El presidente ucraniano Volodímir Zelenski calificó el ataque como la respuesta de Rusia a los esfuerzos de paz y afirmó que demuestra que Vladímir Putin no quiere paz. Sus declaraciones se produjeron durante una visita a Canadá, donde continúa su agenda diplomática.
El Kremlin rechazó esa interpretación: Vladímir Putin afirmó, según medios rusos, que Kiev no mostraba prisa por resolver el conflicto por medios pacíficos y advirtió que Rusia perseguirá por la fuerza los objetivos de su operación militar si no hay una solución negociada.
Zelenski se reunió en Halifax con el primer ministro canadiense Mark Carney antes del encuentro previsto con el presidente de Estados Unidos en Florida. La visita forma parte de una ronda de contactos para buscar apoyos internacionales al plan de paz que presentó recientemente.
Carney dijo que las negociaciones están en un momento crucial y que existen condiciones para la paz, pero que para alcanzarla es necesaria la voluntad de Rusia. También señaló que Estados Unidos ha creado condiciones clave para una paz justa y duradera.
El primer ministro canadiense anunció un paquete adicional de 2.500 millones de dólares para Ucrania destinado a reconstrucción y desarrollo, y aseguró que Ottawa mantendrá su apoyo militar y financiero. Tras la reunión bilateral, está prevista una sesión virtual con representantes de la Coalición de Voluntarios que apoyan a Ucrania.
En las últimas horas, Zelenski mantuvo conversaciones telefónicas con varios líderes europeos y con otros responsables internacionales, entre ellos Friedrich Merz, Mette Frederiksen, Kristen Michal, Alexander Stubb y Mark Rutte.

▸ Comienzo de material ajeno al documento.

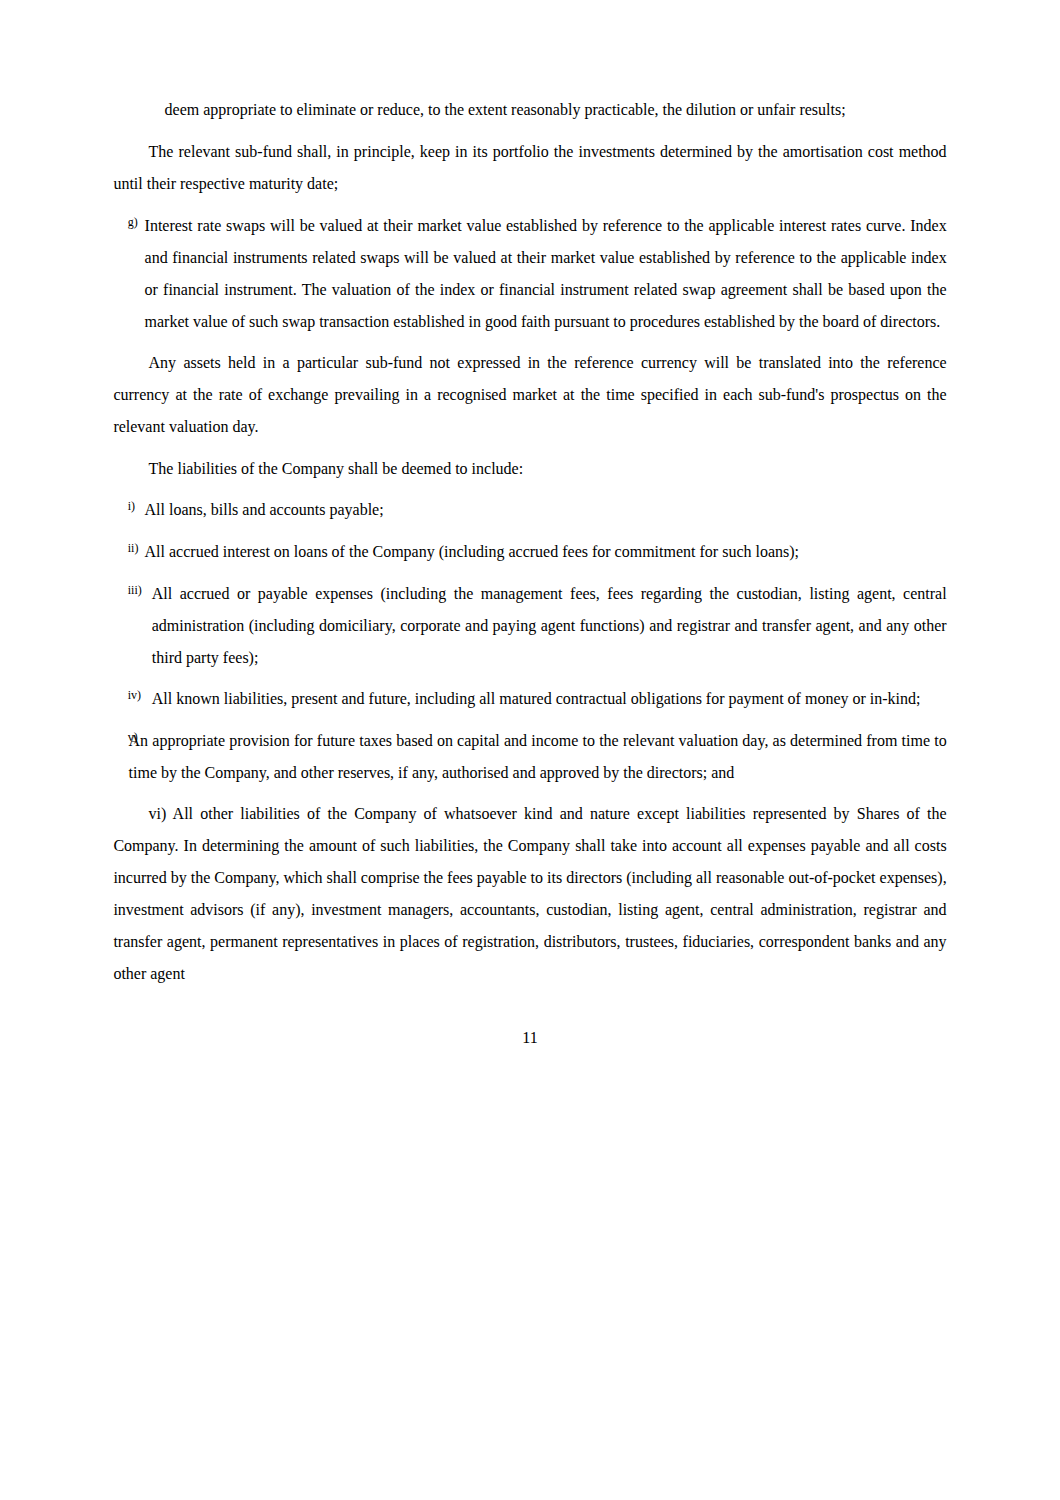deem appropriate to eliminate or reduce, to the extent reasonably practicable, the dilution or unfair results;
The relevant sub-fund shall, in principle, keep in its portfolio the investments determined by the amortisation cost method until their respective maturity date;
g)
Interest rate swaps will be valued at their market value established by reference to the applicable interest rates curve. Index and financial instruments related swaps will be valued at their market value established by reference to the applicable index or financial instrument. The valuation of the index or financial instrument related swap agreement shall be based upon the market value of such swap transaction established in good faith pursuant to procedures established by the board of directors.
Any assets held in a particular sub-fund not expressed in the reference currency will be translated into the reference currency at the rate of exchange prevailing in a recognised market at the time specified in each sub-fund's prospectus on the relevant valuation day.
The liabilities of the Company shall be deemed to include:
i)
All loans, bills and accounts payable;
ii)
All accrued interest on loans of the Company (including accrued fees for commitment for such loans);
iii)
All accrued or payable expenses (including the management fees, fees regarding the custodian, listing agent, central administration (including domiciliary, corporate and paying agent functions) and registrar and transfer agent, and any other third party fees);
iv)
All known liabilities, present and future, including all matured contractual obligations for payment of money or in-kind;
v)
An appropriate provision for future taxes based on capital and income to the relevant valuation day, as determined from time to time by the Company, and other reserves, if any, authorised and approved by the directors; and
vi) All other liabilities of the Company of whatsoever kind and nature except liabilities represented by Shares of the Company. In determining the amount of such liabilities, the Company shall take into account all expenses payable and all costs incurred by the Company, which shall comprise the fees payable to its directors (including all reasonable out-of-pocket expenses), investment advisors (if any), investment managers, accountants, custodian, listing agent, central administration, registrar and transfer agent, permanent representatives in places of registration, distributors, trustees, fiduciaries, correspondent banks and any other agent
11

Estos contactos buscan coordinar posiciones de apoyo y garantías de seguridad.
El encuentro entre Zelenski y el presidente estadounidense abordará el borrador del plan de paz presentado por Ucrania, las posibles garantías bilaterales de seguridad que pueda ofrecer Washington y un acuerdo económico. La Casa Blanca no respondió de inmediato a solicitudes de comentario sobre las declaraciones rusas.